Na primeira, o título leva a crer que a economia explica a queda da violência. Afinal, de 2017 para cá, a economia se recuperou de dois anos de recessão. Só pode ser piada. Até o próprio autor não acredita muito no que afirmou, pois faz a ressalva de que os crimes continuam caindo em 2019, com um cenário de estagnação. Como se 2019 estivesse muito diferente de 2017 e 2018. É do balacobaco. Observando o gráfico abaixo, vemos que durante a década passada, com crescimento econômico muito maior, não houve queda significativa da violência, a não ser no ano de 2004, que comentaremos a seguir. Pelo contrário, a violência continuou a subir até 2014, ano do início da recessão. Então, as conclusões não conversam com os dados.

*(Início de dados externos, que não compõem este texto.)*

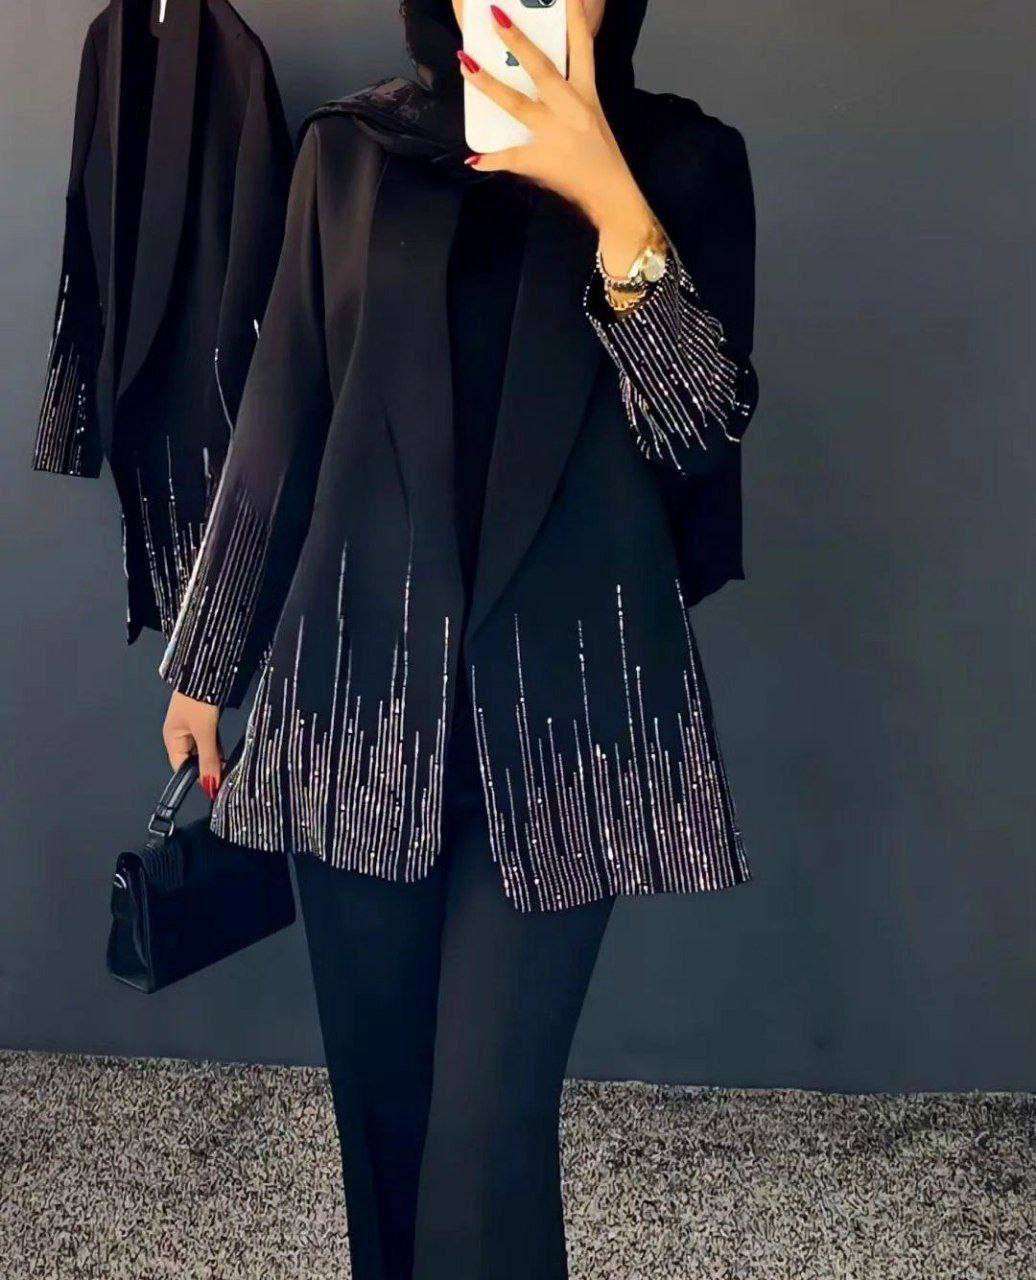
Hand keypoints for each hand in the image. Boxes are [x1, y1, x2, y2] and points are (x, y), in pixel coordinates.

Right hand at [163, 691, 223, 800]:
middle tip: (226, 781)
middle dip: (208, 769)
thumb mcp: (205, 732)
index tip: (215, 789)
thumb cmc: (199, 701)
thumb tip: (210, 787)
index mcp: (172, 738)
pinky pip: (210, 739)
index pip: (181, 767)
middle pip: (193, 760)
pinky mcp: (205, 720)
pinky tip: (229, 756)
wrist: (207, 669)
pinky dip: (218, 747)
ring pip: (204, 750)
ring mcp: (192, 727)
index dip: (196, 778)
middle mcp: (180, 735)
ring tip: (230, 771)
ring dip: (215, 758)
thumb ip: (208, 759)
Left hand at [459, 0, 656, 275]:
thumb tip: (538, 77)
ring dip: (489, 85)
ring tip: (466, 66)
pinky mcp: (540, 161)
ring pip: (517, 104)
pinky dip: (491, 159)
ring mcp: (553, 134)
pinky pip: (510, 158)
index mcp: (586, 95)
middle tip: (496, 17)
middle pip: (542, 70)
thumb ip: (567, 94)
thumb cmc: (601, 155)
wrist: (611, 194)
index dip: (575, 21)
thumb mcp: (591, 116)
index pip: (583, 50)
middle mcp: (571, 110)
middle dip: (519, 42)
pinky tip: (474, 157)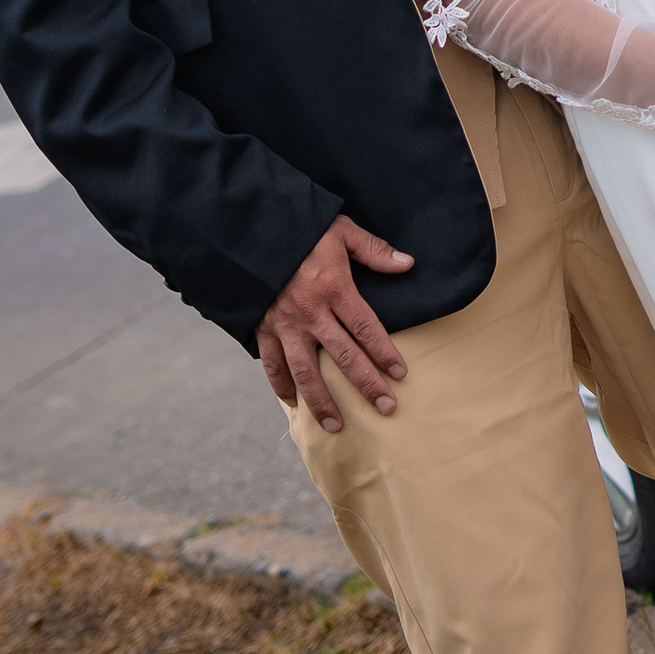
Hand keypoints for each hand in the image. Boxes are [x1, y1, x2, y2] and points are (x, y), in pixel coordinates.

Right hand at [258, 216, 414, 431]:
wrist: (246, 232)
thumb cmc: (299, 228)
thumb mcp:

A segunda “análise” se refere ao Estatuto do Desarmamento, baixado por Lula em dezembro de 2003. De fato, os crimes em 2004 apresentaram uma queda significativa, mas depois, aos poucos, voltaram a subir, ultrapassando o pico anterior em 2012, continuando a subir a partir daí. Com o mesmíssimo Estatuto em vigor. Portanto, parece pouco lógico que o Estatuto tenha tido efeito permanente sobre a violência, se é que houve algum. Para tirar alguma conclusão, seria necessário ter estatísticas sobre assassinatos realizados com armas legais e não legais. Desconfio que a imensa maioria é resultado de ação com armas não legais, que não são alcançadas pelo Estatuto. Mas é só uma desconfiança, não há dados para concluir nada. A favor do segundo artigo, pelo menos o autor reconhece que houve iniciativas virtuosas que podem ter levado ao resultado alcançado.
Essas duas análises só demonstram o quanto se pode distorcer dados para corroborar qualquer narrativa. Uma análise mais cuidadosa (e não precisa ser lá muito cuidadosa, como vimos acima) mostra que tudo não passa de uso de correlações espúrias para provar teses pré-concebidas.
A grande verdade é que não há uma explicação simplista para a queda do número de assassinatos no ano passado, como “a economia” ou “o estatuto do desarmamento”. Deve ter sido uma conjugação de fatores, muitos deles fora do campo de visão dos analistas. Mas sempre haverá demanda por explicações simplistas, pois o ser humano é um bicho em busca de explicações, que não suporta o “aleatório”. Enquanto for assim, as narrativas continuarão vivas e em boa forma.